At the end of our hour tour, we have only made it through two of the shelters. The information about the peoples was so overwhelming that I must ask how she learned so much about these people.
“I know that I can speak to you openly as you have shared that your people lived not far from here. My family still lives in a village in the mountains. My grandmother made and sold clay pots in Pennsylvania from the clay that I gathered for her in Wolf Creek. She would fire them in the coals on the fire pit in her hut. She is married to a white man, so my grandfather was white. He is now gone. She was the Shaman, and it is passed down through woman to daughter. When people ask me about things from long ago that I do not know, I ask Grand-uncle as he still lives in the village. We still do everything like they did in this village. We cook with gourds, the boys make their own bows and arrows, our tools are made from bones. We buy nothing. I attended college and live in town, but I go to the village all the time. That is home.

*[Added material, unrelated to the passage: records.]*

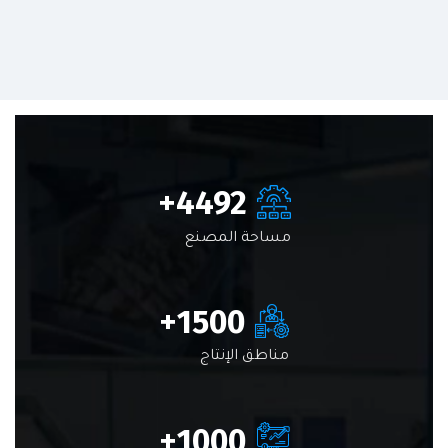
+
4492
مساحة المصنع
+
1500
مناطق الإنتاج
+
1000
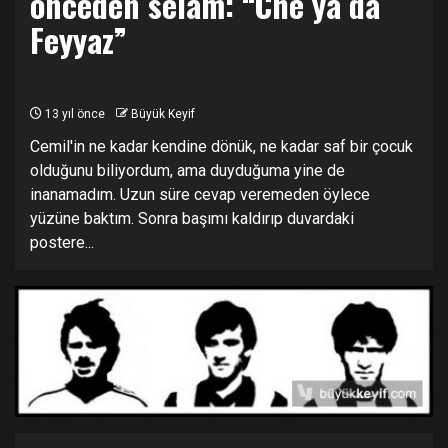
önceden selam: “Che ya da
Feyyaz”
13 yıl önce
Büyük Keyif
Cemil'in ne kadar kendine dönük, ne kadar saf bir çocuk
olduğunu biliyordum, ama duyduğuma yine de
inanamadım. Uzun süre cevap veremeden öylece
yüzüne baktım. Sonra başımı kaldırıp duvardaki
postere...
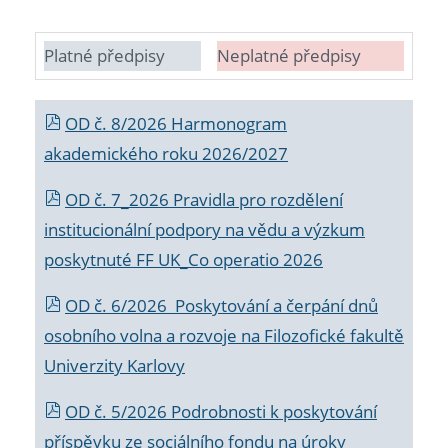
Platné předpisy
Neplatné předpisy
OD č. 8/2026 Harmonogram
akademického roku 2026/2027
OD č. 7_2026 Pravidla pro rozdělení
institucionální podpory na vědu a výzkum
poskytnuté FF UK_Co operatio 2026
OD č. 6/2026 Poskytování a čerpání dnů
osobního volna a rozvoje na Filozofické fakultě
Univerzity Karlovy
OD č. 5/2026 Podrobnosti k poskytování
příspěvku ze sociálního fondu na úroky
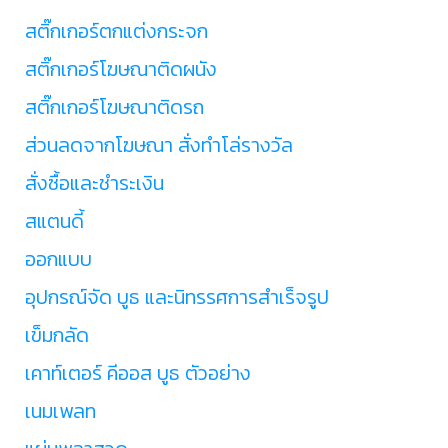
สติ๊กเกอร์ตกแต่งกระจก
สติ๊กเกอร์โฆษณาติดผนัง
สติ๊กเกอร์โฆษณาติดรถ
ส่วนลดจากโฆษณา สั่งทำโล่รางวัล
สั่งซื้อและชำระเงิน
สแตนดี้
ออกแบบ
อุปกรณ์จัด บูธ และนิทรรศการสำเร็จรูป
เข็มกลัด
เคาท์เตอร์ คีออส บูธ ตัวอย่าง
เนมเพลท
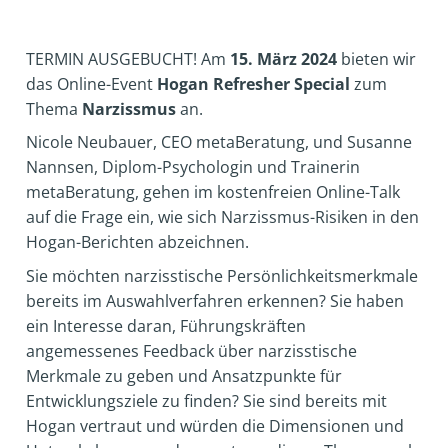
TERMIN AUSGEBUCHT! Am
15. März 2024
bieten wir
das Online-Event
Hogan Refresher Special
zum
Thema
Narzissmus
an.
Nicole Neubauer, CEO metaBeratung, und Susanne
Nannsen, Diplom-Psychologin und Trainerin
metaBeratung, gehen im kostenfreien Online-Talk
auf die Frage ein, wie sich Narzissmus-Risiken in den
Hogan-Berichten abzeichnen.
Sie möchten narzisstische Persönlichkeitsmerkmale
bereits im Auswahlverfahren erkennen? Sie haben
ein Interesse daran, Führungskräften
angemessenes Feedback über narzisstische
Merkmale zu geben und Ansatzpunkte für
Entwicklungsziele zu finden? Sie sind bereits mit
Hogan vertraut und würden die Dimensionen und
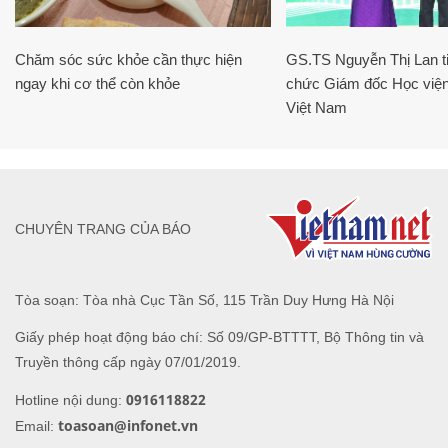
Chăm sóc sức khỏe cần thực hiện
GS.TS Nguyễn Thị Lan ti
ngay khi cơ thể còn khỏe
chức Giám đốc Học viện
Việt Nam
CHUYÊN TRANG CỦA BÁO
Tòa soạn: Tòa nhà Cục Tần Số, 115 Trần Duy Hưng Hà Nội
Giấy phép hoạt động báo chí: Số 09/GP-BTTTT, Bộ Thông tin và
Truyền thông cấp ngày 07/01/2019.
0916118822
Hotline nội dung:
toasoan@infonet.vn
Email:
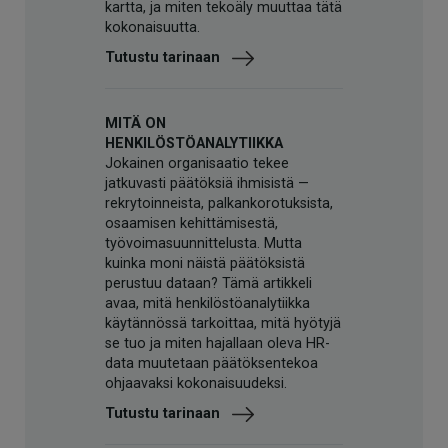
kartta, ja miten tekoäly muuttaa tätä
kokonaisuutta.
Tutustu tarinaan
MITÄ ON
HENKILÖSTÖANALYTIIKKA
Jokainen organisaatio tekee
jatkuvasti päätöksiä ihmisistä —
rekrytoinneista, palkankorotuksista,
osaamisen kehittämisestä,
työvoimasuunnittelusta. Mutta
kuinka moni näistä päätöksistä
perustuu dataan? Tämä artikkeli
avaa, mitä henkilöstöanalytiikka
käytännössä tarkoittaa, mitä hyötyjä
se tuo ja miten hajallaan oleva HR-
data muutetaan päätöksentekoa
ohjaavaksi kokonaisuudeksi.
Tutustu tarinaan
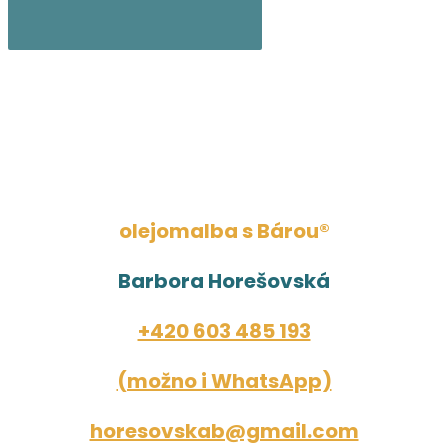
olejomalba s Bárou®
Barbora Horešovská
+420 603 485 193
(možno i WhatsApp)
horesovskab@gmail.com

It is another three hours before we make our way back to the village.
“Did I tell you that most of my tribe has green eyes?” She had not mentioned it, but she must have been aware that I would just stare at her gorgeous lime green eyes.
I want to show you something. I know I told you that we are a very small people. I am extremely tall because of my white father. She pulls out her cell phone and thumbs through her pictures as any of my children would do. She holds it out for me to see.
“You look so much like my grandmother.” I was looking at a diminutive woman with brown hair, and I could not help but think that I knew that smile. I did not see the resemblance that she saw, but I saw my great grandmother.
If only Aunt Ruth had lived to hear this story. She worked for years to try to find out what tribe Grandmother’s tribe for her mother. I am not sure, but I can research it when we get home.
I smile and go into the museum to see their displays. Wow, one of the displays is about Mathias Harmon rescuing Jenny Wiley from the Indians. I know that name, but this is a brother of a different Grandmother. Now I am in a hurry to return home.
I jump on my computer and Google Charles Skaggs…Wolf Creek, Virginia. This was grandfather’s father—law. And the land records filled my screen. Thompson Valley and Abbs Valley all on Wolf Creek. These are the descendants of my mixed-race family. They have finally revealed it all to me. My Grandfather Nathan Blevins, first wife, was Charles Skaggs's daughter. His mother was Elizabeth Ward, daughter of Nathan Ward and Sareigh, an Indian. A forty-five-year search has gone full circle. We are all reunited as one family.